# Natural Edge Bowl



## Jeff4woodturning (Feb 1, 2009)

This is a maple natural edge bowl. done it some time ago but thought i would share it. please feel free to post your NEB, i have been thinking of doing more of these.


----------



## Kenbo (Sep 16, 2008)

Wow. That's really nice. I've never tried a natural edge bowl. I love the look of the wood. It's so clean that it almost looks fake. :laughing: Great job. Keep posting
Ken


----------



## Daren (Oct 14, 2006)

Super cool :thumbsup:


----------



## jdixon (Nov 21, 2007)

Jeff that is fantastic! Very, very nice.

John


----------



## rightuppercut (Oct 8, 2008)

Man that's nice. Your surface looks perfect. What did you use to hollow it? I would have tool marks all through that thing.


----------



## Chad (May 10, 2009)

That's cool, awesome bowl.


----------



## Mitch Cholewinski (Mar 11, 2007)

*Neb*

This is also a NEB that I turned a while back. It is entirely translucent except along the end where the bark is. If I tried to make it 1/32" thick like the rest of the bowl it would surely break. I made a bunch of these NEB at one time. Jeff yours is very nice, you did a great job. Keep making them. Mitch:thumbsup:


----------



## EugeneInNC (Aug 18, 2008)

Jeff, that is really nice.

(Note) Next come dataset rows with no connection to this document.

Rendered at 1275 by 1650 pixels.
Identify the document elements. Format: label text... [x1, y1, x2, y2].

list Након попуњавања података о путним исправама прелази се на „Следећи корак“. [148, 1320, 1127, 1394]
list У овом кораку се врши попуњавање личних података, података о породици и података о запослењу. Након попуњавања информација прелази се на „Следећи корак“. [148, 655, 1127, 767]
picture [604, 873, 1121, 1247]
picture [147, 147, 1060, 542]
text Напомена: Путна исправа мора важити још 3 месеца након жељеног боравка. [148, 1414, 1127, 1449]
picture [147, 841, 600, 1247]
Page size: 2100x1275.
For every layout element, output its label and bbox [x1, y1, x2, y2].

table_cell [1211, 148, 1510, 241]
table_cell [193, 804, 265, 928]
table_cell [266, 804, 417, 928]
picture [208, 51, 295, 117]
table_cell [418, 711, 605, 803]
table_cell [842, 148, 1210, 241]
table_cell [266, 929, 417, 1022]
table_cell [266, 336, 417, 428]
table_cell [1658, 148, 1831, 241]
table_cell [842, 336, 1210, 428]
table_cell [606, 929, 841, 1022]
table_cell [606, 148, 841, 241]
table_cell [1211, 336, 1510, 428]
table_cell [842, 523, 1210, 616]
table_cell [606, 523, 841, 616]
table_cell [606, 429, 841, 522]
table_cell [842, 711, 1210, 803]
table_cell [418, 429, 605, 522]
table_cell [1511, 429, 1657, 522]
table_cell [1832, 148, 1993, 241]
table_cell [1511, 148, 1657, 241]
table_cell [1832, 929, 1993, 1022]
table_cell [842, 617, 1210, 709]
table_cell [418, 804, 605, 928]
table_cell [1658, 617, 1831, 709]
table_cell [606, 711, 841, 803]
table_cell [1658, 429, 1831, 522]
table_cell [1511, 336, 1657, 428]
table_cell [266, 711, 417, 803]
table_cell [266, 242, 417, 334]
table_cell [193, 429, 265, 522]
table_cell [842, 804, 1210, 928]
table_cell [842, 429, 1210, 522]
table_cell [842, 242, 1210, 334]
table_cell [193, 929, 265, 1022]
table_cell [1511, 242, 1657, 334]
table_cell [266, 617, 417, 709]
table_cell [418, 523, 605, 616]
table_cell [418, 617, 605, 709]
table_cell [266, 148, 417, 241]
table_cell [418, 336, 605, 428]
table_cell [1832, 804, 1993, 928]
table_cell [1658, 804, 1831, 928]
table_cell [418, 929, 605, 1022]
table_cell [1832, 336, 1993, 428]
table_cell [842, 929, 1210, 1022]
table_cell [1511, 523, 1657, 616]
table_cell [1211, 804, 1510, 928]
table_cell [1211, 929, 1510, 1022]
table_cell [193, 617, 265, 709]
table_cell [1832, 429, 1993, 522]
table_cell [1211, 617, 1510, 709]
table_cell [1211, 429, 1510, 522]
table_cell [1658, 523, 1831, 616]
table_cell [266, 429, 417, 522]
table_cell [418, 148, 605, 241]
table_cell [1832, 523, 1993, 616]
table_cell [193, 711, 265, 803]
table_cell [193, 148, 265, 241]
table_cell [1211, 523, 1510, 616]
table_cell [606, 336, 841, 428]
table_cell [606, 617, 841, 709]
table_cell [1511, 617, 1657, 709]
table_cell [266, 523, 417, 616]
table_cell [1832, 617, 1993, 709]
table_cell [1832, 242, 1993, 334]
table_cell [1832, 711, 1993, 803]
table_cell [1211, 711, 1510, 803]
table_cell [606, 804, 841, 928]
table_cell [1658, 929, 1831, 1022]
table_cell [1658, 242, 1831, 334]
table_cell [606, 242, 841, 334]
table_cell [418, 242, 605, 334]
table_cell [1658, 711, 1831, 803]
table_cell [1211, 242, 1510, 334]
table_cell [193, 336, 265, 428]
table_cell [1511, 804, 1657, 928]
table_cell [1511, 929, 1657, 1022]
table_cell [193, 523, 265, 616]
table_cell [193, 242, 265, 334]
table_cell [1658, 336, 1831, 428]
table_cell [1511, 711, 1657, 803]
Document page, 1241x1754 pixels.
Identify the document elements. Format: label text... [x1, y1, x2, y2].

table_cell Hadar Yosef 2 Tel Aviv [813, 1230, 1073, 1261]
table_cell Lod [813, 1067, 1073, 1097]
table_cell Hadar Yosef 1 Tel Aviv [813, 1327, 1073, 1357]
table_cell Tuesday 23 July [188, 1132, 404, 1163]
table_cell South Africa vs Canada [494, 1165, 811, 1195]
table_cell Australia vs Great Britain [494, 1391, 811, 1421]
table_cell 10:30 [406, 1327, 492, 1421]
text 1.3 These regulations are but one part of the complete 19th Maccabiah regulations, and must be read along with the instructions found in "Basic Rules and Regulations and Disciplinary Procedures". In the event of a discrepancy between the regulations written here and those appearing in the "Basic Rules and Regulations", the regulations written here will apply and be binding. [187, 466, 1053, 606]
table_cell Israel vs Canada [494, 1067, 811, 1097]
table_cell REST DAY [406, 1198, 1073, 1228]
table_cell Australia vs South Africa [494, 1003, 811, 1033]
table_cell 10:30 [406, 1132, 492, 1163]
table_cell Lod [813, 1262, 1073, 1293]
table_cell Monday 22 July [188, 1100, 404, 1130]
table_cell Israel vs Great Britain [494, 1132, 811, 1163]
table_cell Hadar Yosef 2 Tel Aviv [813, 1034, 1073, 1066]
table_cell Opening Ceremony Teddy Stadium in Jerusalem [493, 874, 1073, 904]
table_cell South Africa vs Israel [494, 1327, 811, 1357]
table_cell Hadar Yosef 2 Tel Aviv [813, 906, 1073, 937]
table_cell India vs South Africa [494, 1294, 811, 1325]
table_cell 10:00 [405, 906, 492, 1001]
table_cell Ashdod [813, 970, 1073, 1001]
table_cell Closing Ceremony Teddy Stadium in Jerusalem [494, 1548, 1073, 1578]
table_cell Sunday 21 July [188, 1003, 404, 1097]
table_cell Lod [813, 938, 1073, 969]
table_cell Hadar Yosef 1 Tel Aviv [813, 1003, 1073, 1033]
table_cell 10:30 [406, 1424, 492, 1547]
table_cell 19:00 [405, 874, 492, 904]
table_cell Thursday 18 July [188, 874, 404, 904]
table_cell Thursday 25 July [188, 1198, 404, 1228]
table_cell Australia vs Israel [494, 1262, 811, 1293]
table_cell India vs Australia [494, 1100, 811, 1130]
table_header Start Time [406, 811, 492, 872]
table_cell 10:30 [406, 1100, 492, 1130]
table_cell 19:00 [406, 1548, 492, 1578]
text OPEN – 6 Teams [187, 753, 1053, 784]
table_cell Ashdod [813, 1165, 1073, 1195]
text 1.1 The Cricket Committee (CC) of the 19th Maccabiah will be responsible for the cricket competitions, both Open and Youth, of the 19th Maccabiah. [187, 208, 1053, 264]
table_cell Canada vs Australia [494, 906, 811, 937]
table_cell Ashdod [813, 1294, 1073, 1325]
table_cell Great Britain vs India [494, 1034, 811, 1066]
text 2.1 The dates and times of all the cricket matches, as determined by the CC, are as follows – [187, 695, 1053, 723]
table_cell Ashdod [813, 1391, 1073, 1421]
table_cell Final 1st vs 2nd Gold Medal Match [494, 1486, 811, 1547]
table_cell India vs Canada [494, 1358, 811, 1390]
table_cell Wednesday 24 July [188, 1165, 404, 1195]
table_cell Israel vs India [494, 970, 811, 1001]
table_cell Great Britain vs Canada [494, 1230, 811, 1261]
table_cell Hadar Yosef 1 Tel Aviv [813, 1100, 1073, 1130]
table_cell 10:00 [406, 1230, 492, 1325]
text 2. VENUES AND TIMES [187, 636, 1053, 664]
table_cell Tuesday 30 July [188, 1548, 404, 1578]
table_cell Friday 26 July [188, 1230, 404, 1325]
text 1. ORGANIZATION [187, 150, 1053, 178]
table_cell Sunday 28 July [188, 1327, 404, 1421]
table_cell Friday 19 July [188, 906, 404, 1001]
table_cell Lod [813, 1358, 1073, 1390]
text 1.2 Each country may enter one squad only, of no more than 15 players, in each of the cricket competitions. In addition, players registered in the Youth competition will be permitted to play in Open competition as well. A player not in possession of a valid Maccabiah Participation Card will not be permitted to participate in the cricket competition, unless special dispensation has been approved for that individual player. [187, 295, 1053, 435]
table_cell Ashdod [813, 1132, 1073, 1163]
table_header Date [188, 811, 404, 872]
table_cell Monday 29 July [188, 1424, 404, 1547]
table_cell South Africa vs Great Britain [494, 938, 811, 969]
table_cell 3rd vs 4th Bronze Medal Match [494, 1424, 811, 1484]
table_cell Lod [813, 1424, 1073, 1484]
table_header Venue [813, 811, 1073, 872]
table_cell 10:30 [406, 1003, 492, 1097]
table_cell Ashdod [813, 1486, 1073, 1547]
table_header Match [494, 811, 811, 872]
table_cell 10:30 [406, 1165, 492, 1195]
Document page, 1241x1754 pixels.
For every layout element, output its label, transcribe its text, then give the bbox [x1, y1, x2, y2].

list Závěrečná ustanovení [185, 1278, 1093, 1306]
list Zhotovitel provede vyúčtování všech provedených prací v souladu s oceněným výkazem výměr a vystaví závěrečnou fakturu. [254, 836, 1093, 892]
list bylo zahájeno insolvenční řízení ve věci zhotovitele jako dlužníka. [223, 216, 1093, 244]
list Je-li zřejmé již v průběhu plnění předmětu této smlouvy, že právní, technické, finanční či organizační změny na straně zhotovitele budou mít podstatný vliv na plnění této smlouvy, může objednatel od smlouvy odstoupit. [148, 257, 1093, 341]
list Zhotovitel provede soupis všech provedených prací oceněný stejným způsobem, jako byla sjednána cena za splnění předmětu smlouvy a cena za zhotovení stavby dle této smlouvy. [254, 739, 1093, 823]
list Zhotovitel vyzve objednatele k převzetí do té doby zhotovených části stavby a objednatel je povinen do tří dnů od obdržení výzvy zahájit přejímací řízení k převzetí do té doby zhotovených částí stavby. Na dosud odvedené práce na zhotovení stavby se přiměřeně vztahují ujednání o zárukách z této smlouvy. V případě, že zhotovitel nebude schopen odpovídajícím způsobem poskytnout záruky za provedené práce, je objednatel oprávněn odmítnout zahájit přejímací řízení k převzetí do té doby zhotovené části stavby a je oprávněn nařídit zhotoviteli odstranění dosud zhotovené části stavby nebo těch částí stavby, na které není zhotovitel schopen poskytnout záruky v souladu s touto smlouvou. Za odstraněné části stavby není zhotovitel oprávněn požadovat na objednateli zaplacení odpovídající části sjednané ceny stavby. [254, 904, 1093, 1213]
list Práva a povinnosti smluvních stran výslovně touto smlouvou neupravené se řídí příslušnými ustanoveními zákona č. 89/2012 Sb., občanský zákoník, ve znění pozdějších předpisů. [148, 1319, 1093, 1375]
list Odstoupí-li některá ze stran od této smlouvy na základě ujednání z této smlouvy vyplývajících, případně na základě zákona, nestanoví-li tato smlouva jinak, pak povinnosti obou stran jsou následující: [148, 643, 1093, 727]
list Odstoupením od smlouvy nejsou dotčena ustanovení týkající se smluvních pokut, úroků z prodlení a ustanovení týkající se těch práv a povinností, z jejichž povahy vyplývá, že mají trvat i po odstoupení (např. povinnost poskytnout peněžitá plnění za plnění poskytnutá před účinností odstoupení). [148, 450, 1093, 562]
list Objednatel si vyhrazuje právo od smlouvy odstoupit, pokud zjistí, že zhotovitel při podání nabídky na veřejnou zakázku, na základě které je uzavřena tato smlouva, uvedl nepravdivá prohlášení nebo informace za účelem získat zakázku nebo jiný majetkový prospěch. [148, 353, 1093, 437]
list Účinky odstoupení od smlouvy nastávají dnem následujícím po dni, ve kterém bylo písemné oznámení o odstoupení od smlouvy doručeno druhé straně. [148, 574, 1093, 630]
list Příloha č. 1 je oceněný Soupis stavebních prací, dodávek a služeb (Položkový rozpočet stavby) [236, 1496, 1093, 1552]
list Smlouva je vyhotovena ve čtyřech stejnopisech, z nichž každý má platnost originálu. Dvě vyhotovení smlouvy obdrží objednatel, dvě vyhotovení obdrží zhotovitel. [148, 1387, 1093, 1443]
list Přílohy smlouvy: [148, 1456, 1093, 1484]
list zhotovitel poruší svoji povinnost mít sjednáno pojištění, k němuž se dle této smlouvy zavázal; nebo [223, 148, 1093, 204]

The ultra clean finish and subtle grain is a nice contrast to the natural edge and the bark. I also like the form, it looks great on this bowl. Thanks for posting.

Mitch, your bowl looks very nice also. I really like the color of the wood against the black base.


----------



## Mitch Cholewinski (Mar 11, 2007)

NEB
Thanks Eugene Mitch:thumbsup:


----------



## slatron25 (Dec 18, 2007)

Here's my latest out of hackberry.


----------



## Barry Ward (Mar 22, 2008)

WOW,You guys have done well,they all are beautifull pieces,but Mitch I think yours is downright beautifull.Sorry fella's :sad:


----------



## Mitch Cholewinski (Mar 11, 2007)

Woodsman
Thanks buddy. I think they are all beautiful. You can see the love each turner put into each and every one of these NEB. Keep it up guys, you guys are good. 
I love turning but for past year plus I been making turning tools. Made a new bowl gouge tonight and it cuts great Mitch:thumbsup:


----------



## Jeff4woodturning (Feb 1, 2009)

Thanks guys for your comments and showing your NEBs hope to see more. 

Rightuppercut did it with my Sorby 1/2 bowl gouge and round nose scraper but i have seen your work up close, who are you kidding with the tool marks...lol ...we will have to get together a share turning techniques.

Mitch & Tim your bowls look great, thanks for sharing.


----------